WASHINGTON -- Human rights activists said yesterday's announcement that three detainees at the US military prison at Guantanamo Bay, Cuba, had committed suicide shows the need for the Bush administration to provide court trials for prisoners or release them.
Moazzam Begg, 37, a British Muslim who spent three years in US detention, including two years at Guantanamo before being released in 2005, said, ``We all expected something like this but were not prepared. It's just awful. I hope the Bush administration will finally see this is wrong."
Amnesty International said the suicides ``are the tragic results of years of arbitrary and indefinite detention," and called the prison ``an indictment" of the administration's human rights record.
Barbara Olshansky of the Center for Constitutional Rights said in a telephone interview from New York that prisoners held at Guantanamo ``have this incredible level of despair that they will never get justice. And now they're gone. And they died without ever having seen a court."
Olshansky, whose group represents about 300 Guantanamo detainees, appealed to the administration ``for immediate action to do the right thing."
``They should be taken to court or released," Olshansky said. ``I don't think this country wants the stain of injustice on it for many years to come."
A spokeswoman for Britain's Foreign Office, who declined to be identified in keeping with department policy, said, ``Obviously, this is a very sad event."
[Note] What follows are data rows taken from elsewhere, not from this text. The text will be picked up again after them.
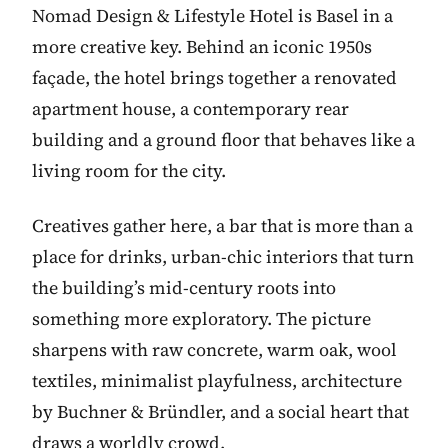
Nomad Design & Lifestyle Hotel is Basel in a
more creative key. Behind an iconic 1950s
façade, the hotel brings together a renovated
apartment house, a contemporary rear
building and a ground floor that behaves like a
living room for the city.
Creatives gather here, a bar that is more than a
place for drinks, urban-chic interiors that turn
the building’s mid-century roots into
something more exploratory. The picture
sharpens with raw concrete, warm oak, wool
textiles, minimalist playfulness, architecture
by Buchner & Bründler, and a social heart that
draws a worldly crowd.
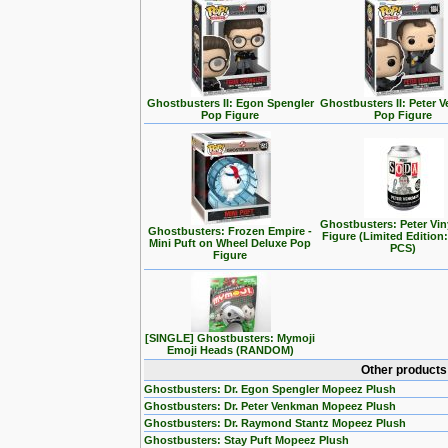
Ghostbusters II: Egon Spengler
Ghostbusters II: Peter
Pop Figure
Pop Figure
Ghostbusters: Peter Vin
Ghostbusters: Frozen Empire -
Figure (Limited Edition:
Mini Puft on Wheel Deluxe Pop
PCS)
Figure
[SINGLE] Ghostbusters: Mymoji
Emoji Heads (RANDOM)
Other products
Ghostbusters: Dr. Egon Spengler Mopeez Plush
Ghostbusters: Dr. Peter Venkman Mopeez Plush
Ghostbusters: Dr. Raymond Stantz Mopeez Plush
Ghostbusters: Stay Puft Mopeez Plush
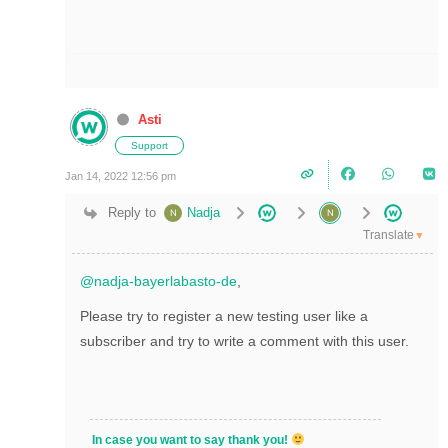
Asti
Support
Jan 14, 2022 12:56 pm
Reply to
Nadja
Translate
▼
@nadja-bayerlabasto-de
,
Please try to register a new testing user like a
subscriber and try to write a comment with this user.
In case you want to say thank you!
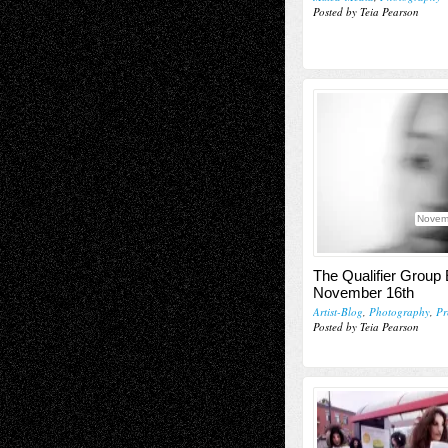
Posted by Teia Pearson
Novem
The Qualifier Group 
November 16th
Artist-Blog
,
Photography
,
Pr
Posted by Teia Pearson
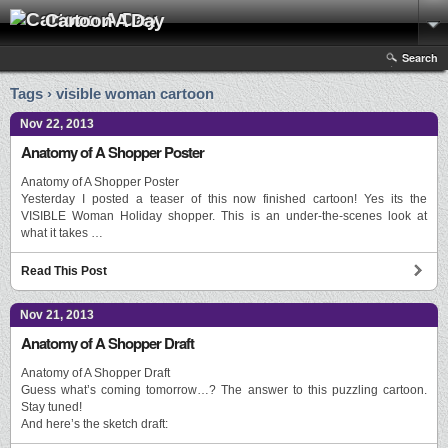
Cartoon A Day
Search
Tags › visible woman cartoon
Nov 22, 2013
Anatomy of A Shopper Poster
Anatomy of A Shopper Poster
Yesterday I posted a teaser of this now finished cartoon! Yes its the
VISIBLE Woman Holiday shopper. This is an under-the-scenes look at
what it takes …
Read This Post
Nov 21, 2013
Anatomy of A Shopper Draft
Anatomy of A Shopper Draft
Guess what’s coming tomorrow…? The answer to this puzzling cartoon.
Stay tuned!
And here’s the sketch draft:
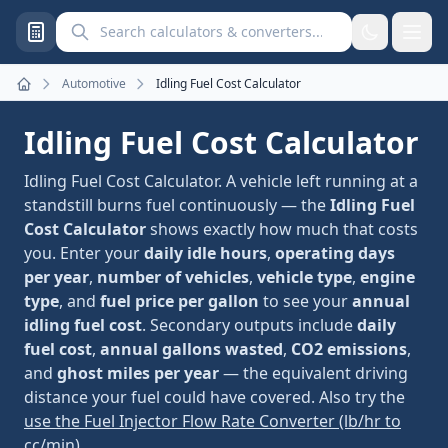
Search calculators and converters
Automotive
Idling Fuel Cost Calculator
Home
Idling Fuel Cost Calculator
Idling Fuel Cost Calculator. A vehicle left running at a
standstill burns fuel continuously — the
Idling Fuel
Cost Calculator
shows exactly how much that costs
you. Enter your
daily idle hours
,
operating days
per year
,
number of vehicles
,
vehicle type
,
engine
type
, and
fuel price per gallon
to see your
annual
idling fuel cost
. Secondary outputs include
daily
fuel cost
,
annual gallons wasted
,
CO2 emissions
,
and
ghost miles per year
— the equivalent driving
distance your fuel could have covered. Also try the
use the Fuel Injector Flow Rate Converter (lb/hr to
cc/min)
.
On May 19, a United Nations panel said that holding detainees indefinitely at Guantanamo violated the world's ban on torture. The panel said the United States should close the detention center.
Chancellor Angela Merkel of Germany, Prime Minister Anders Fogh Rasmussen of Denmark, and Prime Minister Tony Blair of Britain are among those who also recently have urged the United States to close the prison.
On Friday, after the prison was mentioned during a meeting with Fogh Rasmussen at Camp David, President Bush said his goal is to close the facility.
``We would like to end the Guantanamo -- we'd like it to be empty," Bush said.
But he added: ``There are some that, if put out on the streets, would create grave harm to American citizens and other citizens of the world. And, therefore, I believe they ought to be tried in courts here in the United States."
Bush said his administration was waiting for the Supreme Court to rule on whether he overstepped his authority in ordering the detainees to be tried by US military tribunals. The prisoners were mainly captured during the US war against the Taliban in Afghanistan.
The Defense Department defended the prison yesterday, saying detainees pose a danger to the United States and its allies.
``These are not common criminals. They are enemy combatants being detained because they have waged war against our nation, and they continue to pose a threat," the military's statement said.